Ed Weeks, Tom Bell/HBO

Once filming begins on The Leisure Class, there’s a shift in the dynamic of Project Greenlight. The conflict doesn’t go away—in fact, this episode features what may be the most unpleasant confrontation of the season so far—but for the most part, people are too busy to fight. Because Jason has chosen film over additional shooting days, there’s no time to waste, especially since (as we are told at least a half-dozen times throughout the episode) he’ll be forced to switch to digital if he doesn’t make his schedule for the first week. Project Greenlight pivots away from being a show about people yelling at each other in offices and on conference calls to a show about (mostly) competent people working hard to make their days and get film in the can.

Jason, as far as we can see, is one of those competent people. While previous Project Greenlight winners have been portrayed as being in way over their heads, Jason is a calm, methodical presence on the set. He works well with the actors and crew, and no one complains that he doesn’t know what he’s doing; quite the contrary, Len Amato of HBO is impressed after watching him work, only concerned that he’s doing too many takes without making any major adjustments between them. The only time he runs afoul of Effie is when he tries to get in one more shot after time expires on their working day, but that’s something every director ever has done.

None of this is to suggest that he’s making a great film. Based on what we see, it’s hard to see what distinguishes The Leisure Class from the usual Farrelly fare. One of the episode’s funniest moments perfectly encapsulates Jason’s working methods as he instructs the makeup department in the proper measurement and angles of the dicks drawn on Bruce Davison’s face. It’s impossible to say what the overall tone of the finished movie will be, but everything we see being shot is crude slapstick and dick (or, excuse me, prick) humor. The movie airs on HBO the night after the season finale, and I can’t imagine watching it and thinking, “Man, I’m really glad they shot this on film!” I’m willing to be surprised, though.

With Jason largely steering clear of conflict this week, the drama comes from other quarters. The big problem is that location scout Alison has yet to secure all the necessary permissions from the neighboring houses in order to get permitted for night shoots. Jason is mostly to blame for this, since he waited so long to choose a location they could have had a month earlier, so it’s at least a little satisfying when Effie and Marc call to inform him that he’ll have to change his script to accommodate day shooting instead. Still, how long does it take to round up 23 signatures? There are literally no other locations to worry about, so it’s not as if Alison had her hands full with other things.


The real unpleasantness comes when First A.D. Van holds a safety meeting on the set. The camera operator is upset with him for reasons that don’t become entirely clear, but have something to do with feeling rushed and, as a result, unsafe. It’s a heated exchange with a lot of “Are you gonna let me finish talking?” hostility, and it happens just as Amato arrives on the set for a visit.
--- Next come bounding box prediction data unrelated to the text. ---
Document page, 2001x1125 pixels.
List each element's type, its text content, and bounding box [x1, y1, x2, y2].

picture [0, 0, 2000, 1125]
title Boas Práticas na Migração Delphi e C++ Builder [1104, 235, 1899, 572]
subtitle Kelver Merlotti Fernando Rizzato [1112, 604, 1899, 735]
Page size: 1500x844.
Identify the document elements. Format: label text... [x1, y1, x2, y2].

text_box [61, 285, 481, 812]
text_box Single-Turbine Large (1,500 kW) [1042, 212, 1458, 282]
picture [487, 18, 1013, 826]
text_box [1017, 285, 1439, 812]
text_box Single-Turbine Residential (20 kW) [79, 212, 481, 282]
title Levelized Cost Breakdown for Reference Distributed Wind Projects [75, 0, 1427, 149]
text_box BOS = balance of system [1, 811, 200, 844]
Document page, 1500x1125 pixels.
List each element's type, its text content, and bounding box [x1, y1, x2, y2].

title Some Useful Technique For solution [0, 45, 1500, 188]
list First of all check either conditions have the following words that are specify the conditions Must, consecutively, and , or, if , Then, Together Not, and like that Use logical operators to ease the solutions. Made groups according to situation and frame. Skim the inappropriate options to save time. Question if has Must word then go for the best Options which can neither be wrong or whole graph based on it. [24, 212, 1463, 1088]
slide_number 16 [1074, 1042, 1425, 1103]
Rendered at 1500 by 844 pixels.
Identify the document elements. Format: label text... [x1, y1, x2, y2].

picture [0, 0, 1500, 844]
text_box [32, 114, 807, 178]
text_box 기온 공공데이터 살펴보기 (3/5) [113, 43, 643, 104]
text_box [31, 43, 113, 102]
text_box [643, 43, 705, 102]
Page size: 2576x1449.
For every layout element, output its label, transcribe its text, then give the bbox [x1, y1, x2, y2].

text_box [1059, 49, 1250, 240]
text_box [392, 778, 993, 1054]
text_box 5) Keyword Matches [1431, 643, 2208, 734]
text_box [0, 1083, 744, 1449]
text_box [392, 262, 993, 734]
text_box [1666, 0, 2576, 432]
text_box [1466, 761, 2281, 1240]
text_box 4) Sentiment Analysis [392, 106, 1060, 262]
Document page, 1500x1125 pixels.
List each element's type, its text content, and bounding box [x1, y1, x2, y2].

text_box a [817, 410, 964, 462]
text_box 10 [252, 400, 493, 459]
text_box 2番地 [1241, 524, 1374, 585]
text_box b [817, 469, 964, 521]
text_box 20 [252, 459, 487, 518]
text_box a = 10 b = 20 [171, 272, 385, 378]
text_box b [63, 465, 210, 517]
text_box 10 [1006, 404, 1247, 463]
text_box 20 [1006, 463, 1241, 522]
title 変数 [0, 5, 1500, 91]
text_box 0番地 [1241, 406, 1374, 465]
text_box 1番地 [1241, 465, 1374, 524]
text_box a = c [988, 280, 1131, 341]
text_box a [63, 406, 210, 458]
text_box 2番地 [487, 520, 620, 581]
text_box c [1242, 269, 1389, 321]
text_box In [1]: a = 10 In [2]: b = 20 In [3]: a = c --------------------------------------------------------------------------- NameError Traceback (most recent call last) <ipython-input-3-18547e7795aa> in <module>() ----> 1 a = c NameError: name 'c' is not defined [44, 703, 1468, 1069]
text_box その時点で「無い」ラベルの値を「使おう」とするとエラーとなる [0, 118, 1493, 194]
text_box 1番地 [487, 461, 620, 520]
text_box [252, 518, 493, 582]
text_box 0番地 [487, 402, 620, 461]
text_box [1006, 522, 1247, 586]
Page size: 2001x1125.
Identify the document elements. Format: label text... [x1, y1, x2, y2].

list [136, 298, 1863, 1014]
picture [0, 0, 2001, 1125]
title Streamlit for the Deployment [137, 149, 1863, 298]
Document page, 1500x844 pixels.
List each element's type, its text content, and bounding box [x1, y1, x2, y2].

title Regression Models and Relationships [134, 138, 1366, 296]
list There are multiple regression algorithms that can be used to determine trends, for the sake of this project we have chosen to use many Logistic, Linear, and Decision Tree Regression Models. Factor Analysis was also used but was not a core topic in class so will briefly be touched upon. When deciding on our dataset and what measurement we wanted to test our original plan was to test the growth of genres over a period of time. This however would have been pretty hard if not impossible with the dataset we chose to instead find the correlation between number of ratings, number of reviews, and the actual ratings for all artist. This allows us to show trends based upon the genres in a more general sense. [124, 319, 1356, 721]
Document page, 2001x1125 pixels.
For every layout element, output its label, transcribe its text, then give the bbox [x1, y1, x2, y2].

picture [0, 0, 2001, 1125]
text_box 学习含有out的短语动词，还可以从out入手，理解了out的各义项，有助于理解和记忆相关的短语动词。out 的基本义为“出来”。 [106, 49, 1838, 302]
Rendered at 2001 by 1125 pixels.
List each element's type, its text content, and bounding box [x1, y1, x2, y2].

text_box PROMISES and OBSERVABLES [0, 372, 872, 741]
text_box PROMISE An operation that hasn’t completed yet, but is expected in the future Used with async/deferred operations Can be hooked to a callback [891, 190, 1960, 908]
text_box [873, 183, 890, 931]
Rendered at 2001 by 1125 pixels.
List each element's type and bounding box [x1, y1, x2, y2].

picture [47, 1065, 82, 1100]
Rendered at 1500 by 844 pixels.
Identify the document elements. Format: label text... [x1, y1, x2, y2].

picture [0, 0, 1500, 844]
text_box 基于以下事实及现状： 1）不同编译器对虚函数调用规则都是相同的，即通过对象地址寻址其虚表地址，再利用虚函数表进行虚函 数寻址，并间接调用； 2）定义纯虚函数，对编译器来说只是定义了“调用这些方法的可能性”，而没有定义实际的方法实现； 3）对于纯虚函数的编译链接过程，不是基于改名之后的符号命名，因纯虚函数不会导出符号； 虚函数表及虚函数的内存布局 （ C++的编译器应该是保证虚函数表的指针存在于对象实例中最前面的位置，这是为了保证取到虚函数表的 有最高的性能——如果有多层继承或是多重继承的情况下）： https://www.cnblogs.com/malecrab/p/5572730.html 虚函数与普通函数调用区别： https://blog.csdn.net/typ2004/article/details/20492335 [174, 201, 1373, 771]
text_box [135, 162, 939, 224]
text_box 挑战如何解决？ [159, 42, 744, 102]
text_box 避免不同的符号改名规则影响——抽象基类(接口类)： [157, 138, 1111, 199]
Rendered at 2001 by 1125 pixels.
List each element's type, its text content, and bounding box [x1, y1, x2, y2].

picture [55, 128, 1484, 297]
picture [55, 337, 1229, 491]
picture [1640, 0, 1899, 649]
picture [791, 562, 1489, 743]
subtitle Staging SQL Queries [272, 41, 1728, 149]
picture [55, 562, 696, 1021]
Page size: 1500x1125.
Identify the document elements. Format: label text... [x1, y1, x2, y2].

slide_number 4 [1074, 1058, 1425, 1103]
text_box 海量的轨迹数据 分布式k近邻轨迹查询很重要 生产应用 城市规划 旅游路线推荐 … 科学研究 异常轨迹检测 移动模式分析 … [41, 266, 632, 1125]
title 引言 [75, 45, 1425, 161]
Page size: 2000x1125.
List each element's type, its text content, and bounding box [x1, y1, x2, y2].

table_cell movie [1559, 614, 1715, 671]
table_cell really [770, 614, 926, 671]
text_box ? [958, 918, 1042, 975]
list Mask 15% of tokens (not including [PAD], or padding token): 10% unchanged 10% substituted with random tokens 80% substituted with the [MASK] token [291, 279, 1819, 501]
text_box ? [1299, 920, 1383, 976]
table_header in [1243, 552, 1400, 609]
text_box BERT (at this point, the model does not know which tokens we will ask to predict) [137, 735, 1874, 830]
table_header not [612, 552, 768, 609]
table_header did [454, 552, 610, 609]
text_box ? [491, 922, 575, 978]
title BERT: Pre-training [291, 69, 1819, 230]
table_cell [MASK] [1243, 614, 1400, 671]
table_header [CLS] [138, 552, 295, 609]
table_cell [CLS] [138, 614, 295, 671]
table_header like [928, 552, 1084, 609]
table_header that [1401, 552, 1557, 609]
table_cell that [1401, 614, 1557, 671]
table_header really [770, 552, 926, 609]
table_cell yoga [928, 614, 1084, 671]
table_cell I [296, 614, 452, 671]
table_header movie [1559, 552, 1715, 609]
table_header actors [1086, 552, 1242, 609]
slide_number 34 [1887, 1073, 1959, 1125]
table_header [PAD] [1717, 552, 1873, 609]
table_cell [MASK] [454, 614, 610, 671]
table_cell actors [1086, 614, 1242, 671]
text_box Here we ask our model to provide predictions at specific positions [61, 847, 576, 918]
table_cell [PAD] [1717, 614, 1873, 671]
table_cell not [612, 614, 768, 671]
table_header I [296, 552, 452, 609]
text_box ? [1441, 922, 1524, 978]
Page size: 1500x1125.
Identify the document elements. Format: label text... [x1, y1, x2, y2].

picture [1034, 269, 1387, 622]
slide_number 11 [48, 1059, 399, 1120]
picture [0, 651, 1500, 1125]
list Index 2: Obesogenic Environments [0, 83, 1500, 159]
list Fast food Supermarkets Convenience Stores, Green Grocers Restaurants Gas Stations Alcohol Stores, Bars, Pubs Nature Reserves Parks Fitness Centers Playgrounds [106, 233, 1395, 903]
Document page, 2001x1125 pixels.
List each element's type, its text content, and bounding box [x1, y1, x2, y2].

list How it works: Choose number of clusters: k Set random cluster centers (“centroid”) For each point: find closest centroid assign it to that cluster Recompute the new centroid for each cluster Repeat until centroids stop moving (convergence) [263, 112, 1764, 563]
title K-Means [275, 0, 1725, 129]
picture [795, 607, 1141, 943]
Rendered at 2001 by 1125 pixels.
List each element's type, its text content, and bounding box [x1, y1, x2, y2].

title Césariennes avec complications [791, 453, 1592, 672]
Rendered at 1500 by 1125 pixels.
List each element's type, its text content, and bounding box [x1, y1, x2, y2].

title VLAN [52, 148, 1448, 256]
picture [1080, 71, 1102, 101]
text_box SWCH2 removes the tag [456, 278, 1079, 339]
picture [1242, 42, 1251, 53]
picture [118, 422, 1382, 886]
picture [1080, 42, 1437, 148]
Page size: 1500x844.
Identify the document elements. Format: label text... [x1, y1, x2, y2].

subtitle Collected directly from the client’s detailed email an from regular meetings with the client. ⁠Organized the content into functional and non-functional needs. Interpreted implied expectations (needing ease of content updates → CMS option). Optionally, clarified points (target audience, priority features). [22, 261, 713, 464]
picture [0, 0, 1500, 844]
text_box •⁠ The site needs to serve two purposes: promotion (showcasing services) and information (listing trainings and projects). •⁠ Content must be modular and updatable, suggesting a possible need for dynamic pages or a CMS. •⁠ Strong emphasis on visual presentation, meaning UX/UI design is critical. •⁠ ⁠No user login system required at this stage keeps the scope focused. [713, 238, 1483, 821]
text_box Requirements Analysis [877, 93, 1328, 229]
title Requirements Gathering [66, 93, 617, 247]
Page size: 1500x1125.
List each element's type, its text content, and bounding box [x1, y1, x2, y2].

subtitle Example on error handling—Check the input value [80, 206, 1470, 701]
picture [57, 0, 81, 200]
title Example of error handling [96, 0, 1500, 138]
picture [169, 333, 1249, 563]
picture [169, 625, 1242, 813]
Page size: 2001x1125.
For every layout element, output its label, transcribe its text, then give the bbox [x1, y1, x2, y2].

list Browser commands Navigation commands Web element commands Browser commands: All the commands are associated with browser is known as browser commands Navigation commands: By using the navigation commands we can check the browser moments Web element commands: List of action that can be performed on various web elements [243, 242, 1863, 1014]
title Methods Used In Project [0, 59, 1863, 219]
If a satisfying resolution was reached, it escaped me, but the show does go on.

By episode’s end, Jason has shown an ability to compromise under pressure in a way he hadn’t up until now. His beloved rollerskating scene becomes a pillow fight instead, and he’s fine with that. (This is one I wouldn’t have blamed him for being upset about if it truly was in the script that way all along; I mean, what did everyone think they were shooting that day if not the rollerskating? And if they knew that, why didn’t someone clear it with the house’s owner?) His extensive shot list for the basement scene gets whittled down so it can all be shot in one day, and as a reward, he is allowed to continue shooting on film. If he could go back and do it all over, would he have chosen more time instead? Probably not, given that celluloid “smells like love” to him, but for now, at least, he’s earned the benefit of the doubt.

Stray observations:

  • I admit I laughed out loud when the script supervisor said “I’m gonna burn your prick off!” As did everyone on the set.
  • Bruce Davison really wanted to say “dick” and needed an explanation from Jason as to why he should say “prick” instead. This is an actor who takes his work seriously.
  • Tom Bell doesn’t want to get his penis out too much. His words!